Rigel Group

They shoot Yaks, don't they?

Tee With Sinatra

OK, so I wanted to take all of the JSON data that we were stuffing into our Riak cluster, and send a copy of it to our ElasticSearch cluster as well, so that we could, you know, actually find the data later. We could have done this by modifying one of the Riak client libraries, but then any data that got uploaded through a different client would be missed. So as an experiment, we turned to our new favorite tool, Sinatra, and hacked up a Rack proxy app, that will intercept the incoming HTTP requests, send them on to Riak and also send a copy to the ElasticSearch cluster. We used Typhoeus as the HTTP client to do this, so that we could concurrently execute the 2 requests in the interests of speed.

Here is the proof-of-concept:

1
2
3
4
5
6
7
8
9
10
11
12
13
14
15
16
17
18
19
20
21
22
23
24
25
26
27
28
29
30
31
32
33
34
35
36
37
38
39
40
41
42
43
44
45
46
47
48
49
50
51
52
53
54
55
56
57
58
59
60
61
62
63
64
65
66
67
68
69
70
71
72
73
require 'rubygems'
require 'sinatra'
require 'typhoeus'

OPTIONS = {}
OPTIONS[:riak_host] = "localhost"
OPTIONS[:riak_port] = "8098"
OPTIONS[:es_host] = "localhost"
OPTIONS[:es_port] = "9200"
OPTIONS[:riak_timeout] = 5000 # milliseconds
OPTIONS[:es_timeout] = 5000 # milliseconds

class Rack::Proxy

  def initialize(app)
    @app = app
    @hydra = Typhoeus::Hydra.new
  end

  def call(env)
    req = Rack::Request.new(env)
    # We need to use it twice, so read in the stream.

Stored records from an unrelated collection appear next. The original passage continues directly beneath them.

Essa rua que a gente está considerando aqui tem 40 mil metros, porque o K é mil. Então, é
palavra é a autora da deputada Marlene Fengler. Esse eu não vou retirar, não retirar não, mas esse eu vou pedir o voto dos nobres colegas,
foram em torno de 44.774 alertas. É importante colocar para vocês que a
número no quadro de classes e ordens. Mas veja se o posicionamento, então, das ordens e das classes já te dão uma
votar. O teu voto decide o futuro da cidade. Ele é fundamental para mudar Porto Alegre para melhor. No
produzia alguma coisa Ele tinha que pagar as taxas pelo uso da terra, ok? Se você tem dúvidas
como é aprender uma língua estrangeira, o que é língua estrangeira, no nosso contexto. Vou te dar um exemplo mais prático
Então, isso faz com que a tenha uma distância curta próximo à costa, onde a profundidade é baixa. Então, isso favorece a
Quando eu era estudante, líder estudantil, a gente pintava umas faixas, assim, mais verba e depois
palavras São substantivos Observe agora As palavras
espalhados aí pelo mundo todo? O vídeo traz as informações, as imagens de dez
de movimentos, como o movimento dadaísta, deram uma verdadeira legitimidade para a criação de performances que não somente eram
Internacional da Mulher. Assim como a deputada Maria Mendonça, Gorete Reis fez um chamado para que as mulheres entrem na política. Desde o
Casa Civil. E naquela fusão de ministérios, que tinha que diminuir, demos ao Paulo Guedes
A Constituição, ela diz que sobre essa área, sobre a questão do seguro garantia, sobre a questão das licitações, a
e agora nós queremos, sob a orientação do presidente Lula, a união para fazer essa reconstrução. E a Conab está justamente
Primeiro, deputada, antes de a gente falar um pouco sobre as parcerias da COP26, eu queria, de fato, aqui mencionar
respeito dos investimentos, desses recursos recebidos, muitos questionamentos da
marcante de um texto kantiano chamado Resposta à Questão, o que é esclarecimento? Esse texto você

This is an obvious problem with large bodies, so beware.
    req_body = req.body.read if req.body

    riak_url = "http://#{OPTIONS[:riak_host]}:#{OPTIONS[:riak_port]}#{req.fullpath}"

    opts = {:timeout => OPTIONS[:riak_timeout]}
    opts.merge!(:method => req.request_method.downcase.to_sym)
    opts.merge!(:headers => {"Content-type" => req.content_type}) if req.content_type
    opts.merge!(:body => req_body) if req_body && req_body.length > 0

    riak_req = Typhoeus::Request.new(riak_url, opts)
    riak_response = {}
    riak_req.on_complete do |response|
      riak_response[:code] = response.code
      riak_response[:headers] = response.headers_hash
      riak_response[:body] = response.body
    end
    @hydra.queue riak_req

    # If we are putting or posting JSON, send a copy to the ElasticSearch index named "riak"
    if (req.put? || req.post?) && req.content_type == "application/json"
      req.path =~ %r{^/riak/([^/]+)/([^/]+)}
      bucket, key = $1, $2
      es_url = "http://#{OPTIONS[:es_host]}:#{OPTIONS[:es_port]}/riak/#{bucket}/#{key}"
      opts = {:timeout => OPTIONS[:es_timeout]}
      opts.merge!(:method => req.request_method.downcase.to_sym)
      opts.merge!(:body => req_body) if req_body  && req_body.length > 0
      es_req = Typhoeus::Request.new(es_url, opts)
      es_response = {}
      es_req.on_complete do |response|
        es_response[:code] = response.code
        es_response[:headers] = response.headers_hash
        es_response[:body] = response.body
      end
      @hydra.queue es_req
    end

    # Concurrently executes both HTTP requests, blocks until they both finish
    @hydra.run

    #If we wrote to ES add a custom header
    riak_response[:headers].merge!("X-ElasticSearch-ResCode" => es_response[:code].to_s) if es_response && es_response[:code]

    #Typhoeus can add nil headers, lets get rid of them
    riak_response[:headers].delete_if {|k,v| v == nil}

    # Return original Riak response to client
    [riak_response[:code], riak_response[:headers], riak_response[:body]]
  end
end

use Rack::Proxy

(Gist here)

Execute the script, and it will listen on port 4567, so point your Riak client of choice there and start PUTing data, which will be seamlessly replicated into the ElasticSearch cluster. If we were really going to use this in anger, there is a lot of work yet to be done, but as a skeleton of how to use Sinatra (Rack, really) to quickly whip up custom proxys, and tee HTTP requests, I thought it might be useful.